Even if it were granted that the peaks observed were due to an
increase in cosmic ray flux, rather than to a reduction in solar
modulation (the solar winds, dying down, would reduce the magnetic
field that deflects much of the cosmic radiation from earth), there is
a lack of evidence for a central galactic source of the radiation, and
no credible attempt to tie the magnitude or duration of the
hypothetical cosmic ray increase to the isotopic peaks.
3. "Worst Animal Extinction of the Tertiary Period"
Again we are faced with a preliminary difficulty in identifying to
what Dr. LaViolette is referring. He presents a brief excerpt from
his 1983 dissertation:
[The Terminal Pleistocene Extinction Episode]
http://www.etheric.com/Superwave/Ch10.html
that strongly suggests identification with what is more commonly
called the megafaunal extinction of the late Quaternary period:
[Megafaunal extinction in the late Quaternary
and the global overkill hypothesis -- Wroe et al]
http://www.bio.usyd.edu.au/staff/swroe/Wroeetal2004MegafaunalextinctionintheLateQuaternaryAbstr.pdf
What Dr. LaViolette thought worth putting forth in this short excerpt
is instructive. The argument he makes is that because "many
radiocarbon dates assigned to the remains of Pleistocene megafauna
should not be trusted", he will assign his own favored date of ~14,000
yr BP.
The paper above by Wroe et al is a recent and lengthy critique of the
three main theories of causation for this extinction: human
intervention (eg. overhunting of prey, but possibly less directly
effected), disease, and climate induced.
A recent news story you may have seen mentions the use of DNA to
suggest a timetable for the population decline that predates the
arrival of man:
[Climate helped wipe out large mammals]
http://www.newscientist.com/news/news.jsp?id=ns99996726
"An analysis of the genetic diversity of bison shows that the decline
in Beringia - the prehistoric land mass joining Alaska and Siberia -
began 37,000 years ago, more than 20,000 years before large human
populations reached the area."
This in any case fails to support Dr. LaViolette's theory of a rapid
extinction event around 14,000 years ago.
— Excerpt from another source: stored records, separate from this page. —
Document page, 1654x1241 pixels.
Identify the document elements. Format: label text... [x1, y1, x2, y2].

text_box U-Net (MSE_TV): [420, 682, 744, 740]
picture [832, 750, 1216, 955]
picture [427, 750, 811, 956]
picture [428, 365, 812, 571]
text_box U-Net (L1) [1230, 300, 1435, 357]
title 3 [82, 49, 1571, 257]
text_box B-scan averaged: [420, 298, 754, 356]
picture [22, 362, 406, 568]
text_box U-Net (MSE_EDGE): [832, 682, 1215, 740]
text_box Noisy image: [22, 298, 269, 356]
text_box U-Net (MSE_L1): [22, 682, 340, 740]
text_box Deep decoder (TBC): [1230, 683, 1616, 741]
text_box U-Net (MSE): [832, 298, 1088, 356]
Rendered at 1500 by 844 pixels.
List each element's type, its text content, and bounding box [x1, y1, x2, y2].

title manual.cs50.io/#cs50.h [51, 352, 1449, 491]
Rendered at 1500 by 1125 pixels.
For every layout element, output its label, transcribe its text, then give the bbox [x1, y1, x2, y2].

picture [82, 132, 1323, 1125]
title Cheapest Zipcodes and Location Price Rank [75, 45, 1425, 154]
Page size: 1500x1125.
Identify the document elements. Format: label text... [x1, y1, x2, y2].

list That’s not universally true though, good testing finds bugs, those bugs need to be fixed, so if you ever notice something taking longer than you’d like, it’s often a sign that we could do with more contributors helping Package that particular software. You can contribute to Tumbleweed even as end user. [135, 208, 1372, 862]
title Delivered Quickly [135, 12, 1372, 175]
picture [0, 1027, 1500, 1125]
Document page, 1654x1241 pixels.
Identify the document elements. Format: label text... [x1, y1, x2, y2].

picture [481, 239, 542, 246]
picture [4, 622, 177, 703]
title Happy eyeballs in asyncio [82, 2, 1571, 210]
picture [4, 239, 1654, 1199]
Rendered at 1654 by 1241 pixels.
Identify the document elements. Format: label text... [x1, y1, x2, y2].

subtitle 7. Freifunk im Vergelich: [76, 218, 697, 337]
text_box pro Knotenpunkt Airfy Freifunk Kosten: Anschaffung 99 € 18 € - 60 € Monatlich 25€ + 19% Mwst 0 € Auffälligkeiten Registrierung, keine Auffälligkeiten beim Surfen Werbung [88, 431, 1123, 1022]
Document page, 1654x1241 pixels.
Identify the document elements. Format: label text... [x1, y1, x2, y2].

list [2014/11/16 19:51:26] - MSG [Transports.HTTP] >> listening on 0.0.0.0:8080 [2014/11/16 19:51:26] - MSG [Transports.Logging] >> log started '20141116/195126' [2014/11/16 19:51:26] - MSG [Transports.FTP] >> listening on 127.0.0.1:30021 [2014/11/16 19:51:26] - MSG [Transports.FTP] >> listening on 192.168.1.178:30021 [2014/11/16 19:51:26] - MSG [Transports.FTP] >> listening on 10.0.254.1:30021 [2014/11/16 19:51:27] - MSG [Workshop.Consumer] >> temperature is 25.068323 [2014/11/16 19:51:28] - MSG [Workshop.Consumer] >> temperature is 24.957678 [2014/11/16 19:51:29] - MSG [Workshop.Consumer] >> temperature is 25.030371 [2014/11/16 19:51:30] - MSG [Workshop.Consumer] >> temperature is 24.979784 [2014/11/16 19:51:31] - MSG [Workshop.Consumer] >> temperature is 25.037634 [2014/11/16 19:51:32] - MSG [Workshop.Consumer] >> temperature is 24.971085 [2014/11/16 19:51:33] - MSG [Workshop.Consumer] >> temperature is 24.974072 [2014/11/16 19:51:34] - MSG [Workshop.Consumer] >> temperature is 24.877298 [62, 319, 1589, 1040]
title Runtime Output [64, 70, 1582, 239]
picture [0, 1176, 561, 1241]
Although the loss of such large mammal species as the mastodon and
sabre-toothed cat is striking, is does not qualify as the worst animal
extinction event of the Tertiary period, as LaViolette put it, for two
reasons.
Most trivially, this is the Quaternary period, not the Tertiary
period. (The mass extinction that killed off dinosaurs was at the KT
or Cretaceous-Tertiary Boundary.)
Most importantly, while humans may not be the proximate cause of the
mastodon's disappearance, we can certainly take a good deal of the
responsiblity for the rapid rate at which species have begun to die
off in the last 200 years:
[Geologic Time Chart with Mass Extinctions]
http://www.geocities.com/RainForest/8471/geology.html
"Humans dominate near the very end (last 100,000 years), and in the
last 200 years there is another mass extinction. Rate of species loss
is now estimated at 4000 species/year."
So if you throw it open to all animal species, not just the megafaunal
mammals, there's no doubt we're in the midst of a mass extinction
worse than that one.
Summary
=======
It looks to me like the absence of independent confirmation for Dr.
LaViolette's theories is pretty compelling. Twenty years ago he
predicted that polar ice cores and other isotope measurements would
confirm his ideas, but they haven't. Of course exactly what he means
by "galactic superwave" appears to be vague by design, so that no one
specific study will be able to disprove it. But this is a critical
element for a theory to be considered scientific, ie. falsifiability.
If Dr. LaViolette indulges in speculations that are never precise
enough to be plain wrong, it's not science, but it might help sell
some books.
If I hear from Dr. LaViolette, I'll be glad to facilitate his reply here.